A long boom assembly – at the end of which is a replacement BOP – is maneuvered into position. Large amounts of water are sprayed on the replacement BOP to combat the flames and to keep the replacement BOP from getting too hot.
The BOP is quickly lowered onto the well and bolted into place, thus capping the blowout.
Since there is a large activity of oil extraction from digging wells under the sea, there is always a probability of an under-sea blowout. A major undersea blowout is very difficult to control and can result in an environmental disaster as it occurred on April 20, 2010 in the Gulf of Mexico.
This was the largest underwater blowout in U.S. history. The blowout caused the explosion of the Deepwater Horizon, a mobile offshore drilling platform owned by Transocean and under lease to BP at the time of the blowout.
It caused 11 fatalities and loss of billions of dollars, both due to loss of drilling platform, capping efforts and loss of oil at sea.
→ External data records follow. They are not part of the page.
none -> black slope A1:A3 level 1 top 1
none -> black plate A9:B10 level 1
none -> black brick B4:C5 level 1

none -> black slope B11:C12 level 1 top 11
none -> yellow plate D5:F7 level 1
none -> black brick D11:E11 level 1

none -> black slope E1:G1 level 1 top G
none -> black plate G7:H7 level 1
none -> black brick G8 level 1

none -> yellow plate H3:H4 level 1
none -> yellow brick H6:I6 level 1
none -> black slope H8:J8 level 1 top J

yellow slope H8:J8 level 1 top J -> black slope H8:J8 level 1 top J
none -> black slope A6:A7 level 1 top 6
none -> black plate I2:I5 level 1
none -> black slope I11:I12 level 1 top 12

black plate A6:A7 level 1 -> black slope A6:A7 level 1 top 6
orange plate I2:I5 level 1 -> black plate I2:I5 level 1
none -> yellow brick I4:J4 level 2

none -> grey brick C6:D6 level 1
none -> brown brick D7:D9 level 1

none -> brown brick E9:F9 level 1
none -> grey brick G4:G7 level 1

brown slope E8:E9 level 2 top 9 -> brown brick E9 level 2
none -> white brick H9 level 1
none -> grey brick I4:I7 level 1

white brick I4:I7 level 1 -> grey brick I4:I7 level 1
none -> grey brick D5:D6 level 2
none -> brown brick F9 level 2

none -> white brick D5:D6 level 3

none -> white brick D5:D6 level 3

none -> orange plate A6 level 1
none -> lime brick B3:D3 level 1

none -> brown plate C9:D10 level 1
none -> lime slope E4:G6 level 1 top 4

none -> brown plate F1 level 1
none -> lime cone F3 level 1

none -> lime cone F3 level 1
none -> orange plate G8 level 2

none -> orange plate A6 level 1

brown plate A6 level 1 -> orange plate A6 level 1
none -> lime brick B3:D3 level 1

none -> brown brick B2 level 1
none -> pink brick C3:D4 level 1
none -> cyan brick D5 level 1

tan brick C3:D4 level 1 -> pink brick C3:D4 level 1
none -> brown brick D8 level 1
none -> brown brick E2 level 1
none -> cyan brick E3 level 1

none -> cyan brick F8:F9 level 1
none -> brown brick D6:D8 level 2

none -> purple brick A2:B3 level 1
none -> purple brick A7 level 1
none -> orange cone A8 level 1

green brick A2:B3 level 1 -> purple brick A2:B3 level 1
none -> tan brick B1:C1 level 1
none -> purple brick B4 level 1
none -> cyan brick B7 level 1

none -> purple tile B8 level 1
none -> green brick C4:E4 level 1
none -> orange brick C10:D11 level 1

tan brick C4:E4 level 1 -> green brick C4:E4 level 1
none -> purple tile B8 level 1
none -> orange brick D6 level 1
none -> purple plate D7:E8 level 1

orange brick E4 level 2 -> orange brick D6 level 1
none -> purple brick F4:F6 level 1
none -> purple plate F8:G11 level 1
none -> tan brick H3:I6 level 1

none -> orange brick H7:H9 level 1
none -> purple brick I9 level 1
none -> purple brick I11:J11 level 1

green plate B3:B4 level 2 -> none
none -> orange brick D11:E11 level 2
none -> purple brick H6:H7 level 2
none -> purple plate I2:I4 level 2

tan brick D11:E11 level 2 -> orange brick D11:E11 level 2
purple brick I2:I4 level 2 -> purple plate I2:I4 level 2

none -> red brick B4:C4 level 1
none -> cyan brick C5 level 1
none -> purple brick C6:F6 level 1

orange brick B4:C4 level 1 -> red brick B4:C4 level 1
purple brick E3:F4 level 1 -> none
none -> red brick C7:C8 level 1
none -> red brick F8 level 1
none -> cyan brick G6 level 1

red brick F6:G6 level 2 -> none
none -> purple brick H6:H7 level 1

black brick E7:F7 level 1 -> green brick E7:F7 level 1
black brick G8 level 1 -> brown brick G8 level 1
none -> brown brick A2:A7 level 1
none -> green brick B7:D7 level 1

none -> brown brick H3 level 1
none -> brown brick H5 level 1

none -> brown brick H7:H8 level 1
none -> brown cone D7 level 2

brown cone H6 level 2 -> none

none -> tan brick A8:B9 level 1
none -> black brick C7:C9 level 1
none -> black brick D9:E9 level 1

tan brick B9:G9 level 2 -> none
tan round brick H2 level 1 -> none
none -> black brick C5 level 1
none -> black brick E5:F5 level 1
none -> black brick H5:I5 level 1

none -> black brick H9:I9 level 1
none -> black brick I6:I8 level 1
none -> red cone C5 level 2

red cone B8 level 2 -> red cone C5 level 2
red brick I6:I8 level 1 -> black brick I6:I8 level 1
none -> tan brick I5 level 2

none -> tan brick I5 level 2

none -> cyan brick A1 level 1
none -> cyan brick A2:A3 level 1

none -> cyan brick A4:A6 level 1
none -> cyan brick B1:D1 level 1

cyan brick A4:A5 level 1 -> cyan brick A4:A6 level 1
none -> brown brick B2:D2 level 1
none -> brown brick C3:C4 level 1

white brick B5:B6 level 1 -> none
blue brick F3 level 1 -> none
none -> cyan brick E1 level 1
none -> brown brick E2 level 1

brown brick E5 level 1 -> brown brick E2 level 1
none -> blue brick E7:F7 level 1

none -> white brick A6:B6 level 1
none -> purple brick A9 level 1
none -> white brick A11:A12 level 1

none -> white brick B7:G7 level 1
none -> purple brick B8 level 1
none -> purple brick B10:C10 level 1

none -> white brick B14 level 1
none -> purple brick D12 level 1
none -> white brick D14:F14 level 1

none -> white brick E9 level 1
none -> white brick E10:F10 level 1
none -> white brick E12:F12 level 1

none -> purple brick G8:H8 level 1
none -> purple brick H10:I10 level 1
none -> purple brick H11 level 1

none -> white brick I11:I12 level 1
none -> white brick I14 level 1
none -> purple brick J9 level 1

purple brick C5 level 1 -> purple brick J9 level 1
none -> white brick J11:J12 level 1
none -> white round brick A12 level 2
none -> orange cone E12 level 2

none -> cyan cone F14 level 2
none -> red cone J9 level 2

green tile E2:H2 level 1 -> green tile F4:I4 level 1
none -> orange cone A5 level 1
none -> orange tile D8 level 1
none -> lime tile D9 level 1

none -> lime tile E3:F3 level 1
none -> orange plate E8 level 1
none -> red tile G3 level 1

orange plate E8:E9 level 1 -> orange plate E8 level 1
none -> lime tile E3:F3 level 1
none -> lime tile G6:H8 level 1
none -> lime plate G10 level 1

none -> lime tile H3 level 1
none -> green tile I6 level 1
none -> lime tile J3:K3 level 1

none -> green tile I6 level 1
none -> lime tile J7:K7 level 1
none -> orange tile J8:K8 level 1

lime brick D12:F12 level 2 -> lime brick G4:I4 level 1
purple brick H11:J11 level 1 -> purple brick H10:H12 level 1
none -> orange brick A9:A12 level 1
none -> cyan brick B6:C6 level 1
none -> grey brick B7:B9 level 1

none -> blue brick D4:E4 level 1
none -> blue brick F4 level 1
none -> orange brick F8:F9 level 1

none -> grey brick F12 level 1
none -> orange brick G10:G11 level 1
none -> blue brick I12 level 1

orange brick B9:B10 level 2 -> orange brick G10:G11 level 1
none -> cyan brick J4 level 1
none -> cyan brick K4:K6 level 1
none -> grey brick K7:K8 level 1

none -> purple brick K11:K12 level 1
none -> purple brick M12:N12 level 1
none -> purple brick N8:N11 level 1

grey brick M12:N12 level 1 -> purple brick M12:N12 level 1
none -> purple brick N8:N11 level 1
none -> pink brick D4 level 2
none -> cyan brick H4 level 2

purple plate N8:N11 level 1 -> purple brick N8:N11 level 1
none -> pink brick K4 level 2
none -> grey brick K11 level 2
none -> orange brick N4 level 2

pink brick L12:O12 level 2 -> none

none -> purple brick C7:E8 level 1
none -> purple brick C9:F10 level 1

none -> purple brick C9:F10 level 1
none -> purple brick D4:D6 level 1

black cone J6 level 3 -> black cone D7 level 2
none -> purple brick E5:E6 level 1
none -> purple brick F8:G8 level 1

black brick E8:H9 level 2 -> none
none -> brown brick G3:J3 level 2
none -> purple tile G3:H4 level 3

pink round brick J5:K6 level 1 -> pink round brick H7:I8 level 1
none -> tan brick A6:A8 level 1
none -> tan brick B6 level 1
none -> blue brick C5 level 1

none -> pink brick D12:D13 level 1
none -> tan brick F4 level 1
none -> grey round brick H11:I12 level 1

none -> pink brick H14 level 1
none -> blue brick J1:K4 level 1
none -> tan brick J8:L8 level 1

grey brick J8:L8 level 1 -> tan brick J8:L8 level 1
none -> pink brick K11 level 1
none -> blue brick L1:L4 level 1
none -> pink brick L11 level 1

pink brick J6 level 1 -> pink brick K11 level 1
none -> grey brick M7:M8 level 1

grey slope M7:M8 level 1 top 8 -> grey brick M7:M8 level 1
The damage to the environment and to marine life is colossal.
In 1991 during the Kuwait-Iraq war, the retreating Iraqi forces set fire to over 600 oil wells and other oil-bearing entities.
The fires were started in January 1991, and the first well fires were extinguished in early April 1991, with the last well capped on November 6, 1991.
Although this was not strictly a blowout, as it was initiated by deliberate action, the fire-fighting efforts capping of the oil wells were similar in nature. 90% of all the fires in were put out by sea water, sprayed from powerful hoses at the base of the fire pumped from the sea.
Present safety status
After the Deepwater Horizon accident, many lessons were learned; safety procedures were improved, operating techniques were refined, better safety equipment was introduced and above all regulatory safety oversight was strictly implemented. As a result of all these measures, a significant reduction of blowouts has been achieved.